Personal information
- Full name: Jeffrey Rohrman
- Date of birth: November 21, 1964 (age 61)
- Place of birth: Warrenton, Virginia, United States
- Position: Midfielder

College career
- Years: Team / Apps / (Gls)
- 1982–1983: Bethany Lutheran Vikings
- 1984–1985: Milwaukee Panthers

Senior career*
- Years: Team / Apps / (Gls)
- 1986–1987: Milwaukee Wave (indoor) / 8 / (1)
- 1989: Real Santa Barbara

Managerial career
- 1990–1991: Bethany Lutheran College
- 1994: Navy Midshipmen (assistant)
- 1995–2001: Maryland Terrapins (assistant)
- 2002–2008: Wisconsin Badgers

= Jeff Rohrman =

American soccer player and coach

Jeff Rohrman is a retired U.S. soccer midfielder who spent two seasons in the American Indoor Soccer Association and one in the Western Soccer League. He has also coached for nearly twenty years at the collegiate level.

==Player==
Rohrman began his collegiate career at Bethany Lutheran College, where he was a junior college All-American his sophomore season. In 2008, Bethany Lutheran inducted Rohrman into the school's Athletic Hall of Fame. He then transferred to the University of Wisconsin–Milwaukee in 1984, where he finished his final two years of college eligibility. While at UW-Milwaukee, he was team captain and was voted team MVP following his senior season. Rohrman earned a bachelor's degree in zoology from Wisconsin-Milwaukee in 1986 and his master's degree in physical education and sports administration from Mankato State College in 1991.

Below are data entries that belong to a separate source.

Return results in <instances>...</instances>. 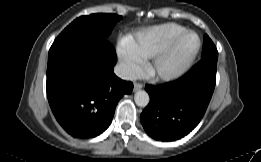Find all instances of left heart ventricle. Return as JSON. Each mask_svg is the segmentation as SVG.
Listing matches in <instances>:
<instances>
[{
  "label": "left heart ventricle",
  "instance_id": "1",
  "mask_svg": "<svg viewBox=\"0 0 261 162\" xmlns=\"http://www.w3.org/2000/svg\"><path fill=\"white\" fill-rule=\"evenodd\" d=\"M197 43V38L193 34L185 36L177 45L172 55L163 63L165 69H171L179 65L190 54Z\"/></svg>",
  "mask_w": 261,
  "mask_h": 162
}]
</instances>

Rohrman was invited to the 1986 Olympic Soccer Festival in Houston. In 1986 and 1987, he played for the Milwaukee Wave of the American Indoor Soccer Association and Real Santa Barbara of the Western Soccer League in 1989.

==Coach==
In 1990, Rohrman began his coaching career as head coach of Bethany Lutheran College. He then spent several seasons as an assistant women's soccer coach at the U.S. Naval Academy. Rohrman also worked as an intern for the U.S. Olympic Committee, where he coordinated the competition for the U-20 National Team. He was then the top assistant at the University of Maryland, College Park, for seven years.

In 2002, he was hired as the head men's soccer coach at the University of Wisconsin–Madison. Wisconsin recorded the 300th win in program history under his watch; in 2006, Wisconsin was ranked in the polls for the first time in more than 7 years after upsetting number seven Illinois-Chicago. In November 2008, he resigned after compiling a 61–63–12 record.

Now, Coach Rohrman coaches for Bethesda Soccer Club in Maryland. His wife, Nancy Rohrman, a former U.S. national team member, also coaches for Bethesda.